» WHAT YOU WILL DO: Write out the material below word for word, starting at its first line and ending at the line that contains "locality: Acarai Mts., 10", with both of those lines included.

+ + +

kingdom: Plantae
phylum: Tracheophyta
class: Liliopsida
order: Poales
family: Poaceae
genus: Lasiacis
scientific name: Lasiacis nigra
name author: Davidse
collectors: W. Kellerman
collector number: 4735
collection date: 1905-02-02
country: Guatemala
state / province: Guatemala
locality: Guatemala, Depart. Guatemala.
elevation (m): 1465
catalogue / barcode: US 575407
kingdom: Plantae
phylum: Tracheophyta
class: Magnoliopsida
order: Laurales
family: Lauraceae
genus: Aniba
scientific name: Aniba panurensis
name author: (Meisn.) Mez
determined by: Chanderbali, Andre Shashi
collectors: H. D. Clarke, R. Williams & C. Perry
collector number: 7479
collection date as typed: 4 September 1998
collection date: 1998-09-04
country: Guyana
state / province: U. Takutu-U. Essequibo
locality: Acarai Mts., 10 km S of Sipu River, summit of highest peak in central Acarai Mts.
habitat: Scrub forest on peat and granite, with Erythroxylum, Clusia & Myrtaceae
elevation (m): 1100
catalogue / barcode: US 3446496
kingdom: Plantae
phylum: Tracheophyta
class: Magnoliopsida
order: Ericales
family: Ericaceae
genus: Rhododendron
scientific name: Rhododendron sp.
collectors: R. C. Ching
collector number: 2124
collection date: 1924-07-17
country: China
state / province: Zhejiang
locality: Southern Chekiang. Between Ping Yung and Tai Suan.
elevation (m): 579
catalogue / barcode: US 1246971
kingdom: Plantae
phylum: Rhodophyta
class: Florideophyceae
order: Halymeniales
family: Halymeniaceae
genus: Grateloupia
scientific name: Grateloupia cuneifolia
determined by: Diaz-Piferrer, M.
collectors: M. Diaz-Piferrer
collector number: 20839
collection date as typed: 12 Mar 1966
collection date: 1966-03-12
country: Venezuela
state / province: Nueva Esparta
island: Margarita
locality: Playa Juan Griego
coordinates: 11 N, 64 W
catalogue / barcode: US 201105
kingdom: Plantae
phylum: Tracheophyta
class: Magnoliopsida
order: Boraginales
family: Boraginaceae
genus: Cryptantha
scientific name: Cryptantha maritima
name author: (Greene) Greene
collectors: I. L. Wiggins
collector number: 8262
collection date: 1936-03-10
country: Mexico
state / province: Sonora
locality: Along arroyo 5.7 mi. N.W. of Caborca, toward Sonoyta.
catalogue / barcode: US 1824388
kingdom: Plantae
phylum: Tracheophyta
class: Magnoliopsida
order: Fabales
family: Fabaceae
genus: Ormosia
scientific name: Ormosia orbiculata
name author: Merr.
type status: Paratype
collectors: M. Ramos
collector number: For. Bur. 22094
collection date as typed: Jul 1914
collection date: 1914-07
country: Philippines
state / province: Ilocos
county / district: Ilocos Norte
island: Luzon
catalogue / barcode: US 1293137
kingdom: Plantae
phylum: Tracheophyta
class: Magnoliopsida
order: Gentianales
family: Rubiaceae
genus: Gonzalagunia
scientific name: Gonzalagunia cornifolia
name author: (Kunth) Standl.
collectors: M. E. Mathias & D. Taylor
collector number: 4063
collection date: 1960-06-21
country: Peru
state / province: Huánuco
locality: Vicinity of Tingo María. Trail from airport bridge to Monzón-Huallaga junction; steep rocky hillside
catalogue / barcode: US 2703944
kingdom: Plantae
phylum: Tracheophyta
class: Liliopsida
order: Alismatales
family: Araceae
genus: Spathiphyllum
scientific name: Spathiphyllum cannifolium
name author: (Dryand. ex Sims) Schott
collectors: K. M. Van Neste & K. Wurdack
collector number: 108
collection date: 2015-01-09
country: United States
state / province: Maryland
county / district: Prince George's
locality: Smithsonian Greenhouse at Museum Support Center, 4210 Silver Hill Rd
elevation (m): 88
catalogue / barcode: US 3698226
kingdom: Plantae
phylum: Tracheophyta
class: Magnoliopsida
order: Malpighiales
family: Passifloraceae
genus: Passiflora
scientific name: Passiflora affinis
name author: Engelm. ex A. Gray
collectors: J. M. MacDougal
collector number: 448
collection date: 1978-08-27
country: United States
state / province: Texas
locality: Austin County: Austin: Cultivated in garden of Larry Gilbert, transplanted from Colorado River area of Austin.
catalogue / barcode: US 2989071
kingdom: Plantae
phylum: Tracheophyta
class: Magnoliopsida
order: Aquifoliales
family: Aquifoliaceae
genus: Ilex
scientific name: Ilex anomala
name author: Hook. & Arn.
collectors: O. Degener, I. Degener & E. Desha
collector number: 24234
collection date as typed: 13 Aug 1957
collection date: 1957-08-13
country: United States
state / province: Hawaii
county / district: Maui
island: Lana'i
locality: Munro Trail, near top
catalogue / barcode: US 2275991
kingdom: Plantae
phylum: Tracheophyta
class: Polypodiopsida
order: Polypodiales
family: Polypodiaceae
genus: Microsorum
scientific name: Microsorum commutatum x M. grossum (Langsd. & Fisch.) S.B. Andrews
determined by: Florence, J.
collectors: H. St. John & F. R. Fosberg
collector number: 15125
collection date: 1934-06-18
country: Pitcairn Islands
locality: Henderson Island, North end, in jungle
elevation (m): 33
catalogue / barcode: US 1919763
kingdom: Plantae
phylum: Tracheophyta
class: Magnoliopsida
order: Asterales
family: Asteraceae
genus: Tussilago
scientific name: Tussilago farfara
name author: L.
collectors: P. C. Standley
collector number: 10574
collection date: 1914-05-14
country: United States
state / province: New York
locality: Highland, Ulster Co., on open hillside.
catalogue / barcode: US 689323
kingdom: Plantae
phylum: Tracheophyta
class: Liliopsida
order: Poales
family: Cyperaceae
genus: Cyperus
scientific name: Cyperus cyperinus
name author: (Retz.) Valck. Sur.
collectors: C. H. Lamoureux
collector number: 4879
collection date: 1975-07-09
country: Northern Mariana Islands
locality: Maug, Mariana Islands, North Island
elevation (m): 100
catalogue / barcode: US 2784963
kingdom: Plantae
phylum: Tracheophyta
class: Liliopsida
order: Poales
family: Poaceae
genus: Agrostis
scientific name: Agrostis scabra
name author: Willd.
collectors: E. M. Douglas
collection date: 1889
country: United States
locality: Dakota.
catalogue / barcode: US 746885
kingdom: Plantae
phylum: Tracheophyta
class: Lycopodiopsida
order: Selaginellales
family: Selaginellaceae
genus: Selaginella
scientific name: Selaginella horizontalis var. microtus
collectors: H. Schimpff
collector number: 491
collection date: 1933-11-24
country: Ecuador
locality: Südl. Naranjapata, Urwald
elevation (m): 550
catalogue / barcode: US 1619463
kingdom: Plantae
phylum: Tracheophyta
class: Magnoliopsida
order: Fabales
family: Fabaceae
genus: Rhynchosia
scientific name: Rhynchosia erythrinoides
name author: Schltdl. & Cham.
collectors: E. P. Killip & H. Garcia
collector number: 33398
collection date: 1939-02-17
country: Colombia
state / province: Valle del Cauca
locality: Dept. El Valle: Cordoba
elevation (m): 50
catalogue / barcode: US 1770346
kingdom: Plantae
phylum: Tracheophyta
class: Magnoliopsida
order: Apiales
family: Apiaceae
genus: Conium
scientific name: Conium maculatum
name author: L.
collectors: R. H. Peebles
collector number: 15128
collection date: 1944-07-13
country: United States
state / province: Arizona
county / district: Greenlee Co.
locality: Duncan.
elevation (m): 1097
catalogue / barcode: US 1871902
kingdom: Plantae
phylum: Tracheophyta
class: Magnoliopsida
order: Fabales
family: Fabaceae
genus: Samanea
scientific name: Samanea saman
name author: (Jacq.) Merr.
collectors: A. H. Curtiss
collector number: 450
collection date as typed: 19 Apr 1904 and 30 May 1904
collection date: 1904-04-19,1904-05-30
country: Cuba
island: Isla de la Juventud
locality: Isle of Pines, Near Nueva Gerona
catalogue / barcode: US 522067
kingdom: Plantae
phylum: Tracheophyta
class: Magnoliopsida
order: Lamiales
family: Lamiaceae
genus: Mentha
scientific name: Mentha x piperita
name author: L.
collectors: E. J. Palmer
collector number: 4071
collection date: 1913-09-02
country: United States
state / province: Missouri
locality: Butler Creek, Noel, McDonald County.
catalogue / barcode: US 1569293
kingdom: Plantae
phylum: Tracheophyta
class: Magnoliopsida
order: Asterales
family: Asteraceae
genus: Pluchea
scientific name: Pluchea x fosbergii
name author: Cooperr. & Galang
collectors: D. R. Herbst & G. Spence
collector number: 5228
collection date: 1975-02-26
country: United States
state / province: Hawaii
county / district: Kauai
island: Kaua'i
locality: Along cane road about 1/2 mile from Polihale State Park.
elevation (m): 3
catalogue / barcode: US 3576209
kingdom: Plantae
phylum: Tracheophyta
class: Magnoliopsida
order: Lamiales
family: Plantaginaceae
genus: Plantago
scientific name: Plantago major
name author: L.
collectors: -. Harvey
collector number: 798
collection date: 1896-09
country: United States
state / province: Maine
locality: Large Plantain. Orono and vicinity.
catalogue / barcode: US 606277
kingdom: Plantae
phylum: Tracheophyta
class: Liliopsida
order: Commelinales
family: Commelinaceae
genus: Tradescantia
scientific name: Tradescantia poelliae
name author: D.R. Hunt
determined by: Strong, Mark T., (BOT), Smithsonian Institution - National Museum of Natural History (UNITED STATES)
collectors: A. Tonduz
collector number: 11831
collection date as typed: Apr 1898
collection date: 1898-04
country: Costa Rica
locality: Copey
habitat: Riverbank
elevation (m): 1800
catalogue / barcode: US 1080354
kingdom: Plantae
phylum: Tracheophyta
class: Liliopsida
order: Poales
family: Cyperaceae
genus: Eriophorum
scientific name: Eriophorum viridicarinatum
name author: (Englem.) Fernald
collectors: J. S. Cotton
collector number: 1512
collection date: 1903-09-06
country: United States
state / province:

+ + +

» COMPLETE ANSWER:
kingdom: Plantae
phylum: Tracheophyta
class: Liliopsida
order: Poales
family: Poaceae
genus: Lasiacis
scientific name: Lasiacis nigra
name author: Davidse
collectors: W. Kellerman
collector number: 4735
collection date: 1905-02-02
country: Guatemala
state / province: Guatemala
locality: Guatemala, Depart. Guatemala.
elevation (m): 1465
catalogue / barcode: US 575407
kingdom: Plantae
phylum: Tracheophyta
class: Magnoliopsida
order: Laurales
family: Lauraceae
genus: Aniba
scientific name: Aniba panurensis
name author: (Meisn.) Mez
determined by: Chanderbali, Andre Shashi
collectors: H. D. Clarke, R. Williams & C. Perry
collector number: 7479
collection date as typed: 4 September 1998
collection date: 1998-09-04
country: Guyana
state / province: U. Takutu-U. Essequibo
locality: Acarai Mts., 10 km S of Sipu River, summit of highest peak in central Acarai Mts.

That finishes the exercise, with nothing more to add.